W ustawie o OFE ani w rozporządzeniach nie przewidziano możliwości zwrotu pieniędzy pochodzących z wypłaty transferowej w przypadku anulowania umowy. Nie ma też określonych procedur postępowania w takiej sytuacji. Marek Wilhelmi z Izby Gospodarczej Towarzystw Emerytalnych potwierdza, że problem istnieje. Dodaje też, że wątpliwości budzi wysokość kwoty, która ma być zwracana: czy powinna to być równowartość składek w momencie, w którym nienależnie trafiły do drugiego funduszu, czy też składki wraz z wypracowanym przez to OFE zyskiem.
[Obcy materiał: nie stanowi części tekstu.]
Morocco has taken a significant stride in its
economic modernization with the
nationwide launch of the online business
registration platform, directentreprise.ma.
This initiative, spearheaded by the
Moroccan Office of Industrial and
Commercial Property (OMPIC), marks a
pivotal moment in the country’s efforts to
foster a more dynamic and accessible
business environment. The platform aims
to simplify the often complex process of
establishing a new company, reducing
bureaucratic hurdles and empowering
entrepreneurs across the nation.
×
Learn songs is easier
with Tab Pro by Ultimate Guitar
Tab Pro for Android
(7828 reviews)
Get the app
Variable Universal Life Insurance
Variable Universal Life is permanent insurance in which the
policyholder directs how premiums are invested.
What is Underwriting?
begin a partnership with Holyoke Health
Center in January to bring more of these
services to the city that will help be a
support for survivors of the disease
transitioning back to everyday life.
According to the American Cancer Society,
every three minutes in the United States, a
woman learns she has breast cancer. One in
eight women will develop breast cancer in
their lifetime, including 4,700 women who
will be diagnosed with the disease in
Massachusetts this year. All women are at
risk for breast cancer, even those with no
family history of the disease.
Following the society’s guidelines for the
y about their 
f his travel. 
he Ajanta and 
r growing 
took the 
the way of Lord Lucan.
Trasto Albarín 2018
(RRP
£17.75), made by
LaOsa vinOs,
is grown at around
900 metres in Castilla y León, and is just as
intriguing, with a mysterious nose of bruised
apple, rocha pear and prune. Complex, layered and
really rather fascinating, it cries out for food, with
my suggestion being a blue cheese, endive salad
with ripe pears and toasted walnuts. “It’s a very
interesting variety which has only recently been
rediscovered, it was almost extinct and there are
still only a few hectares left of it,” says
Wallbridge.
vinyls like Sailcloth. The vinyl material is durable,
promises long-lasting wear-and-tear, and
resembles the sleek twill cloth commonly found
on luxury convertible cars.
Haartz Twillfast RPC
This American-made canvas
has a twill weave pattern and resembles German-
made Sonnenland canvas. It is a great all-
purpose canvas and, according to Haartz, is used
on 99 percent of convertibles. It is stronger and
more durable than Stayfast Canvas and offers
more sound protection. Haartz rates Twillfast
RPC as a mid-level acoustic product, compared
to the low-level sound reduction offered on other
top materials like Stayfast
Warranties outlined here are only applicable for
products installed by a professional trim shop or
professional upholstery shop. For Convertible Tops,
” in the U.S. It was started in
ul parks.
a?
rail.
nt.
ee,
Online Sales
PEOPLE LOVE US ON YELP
Sprawa utknęła w Ministerstwie Pracy i Polityki Społecznej. Resort przygotował na razie projekt odpowiedniego rozporządzenia. Zgodnie z nim, zwrotowi podlegałaby taka kwota, jaką wartość miały jednostki w dniu zawiadomienia z ZUS-u o nienależnie otrzymanych składkach. Resort czeka teraz na opinię związków zawodowych i samego Zakładu.
Według informacji przekazanych "Parkietowi" przez Izbę Gospodarczą Towarzystw Emerytalnych, obecnie w 11 funduszach jest około 845 unieważnionych umów. Natomiast do biura rzecznika ubezpieczonych w I półroczu 2006 roku wpłynęły trzy skargi o sfałszowanych podpisach w umowach. Wszystkie na Winterthur. Fundusz ten od początku roku bardzo dynamicznie pozyskuje klientów, także od konkurencji.
Ogółem w pierwszych sześciu miesiącach tego roku ubezpieczeni wysłali 19 skarg na fundusze emerytalne. Najwięcej zastrzeżeń dotyczyło CU (5 skarg) i PZU (4 skargi). Klienci poskarżyli się też na fundusze emerytalne AIG, Allianz, Bankowy, Dom, Ergo Hestia i Nordea (po jednej skardze).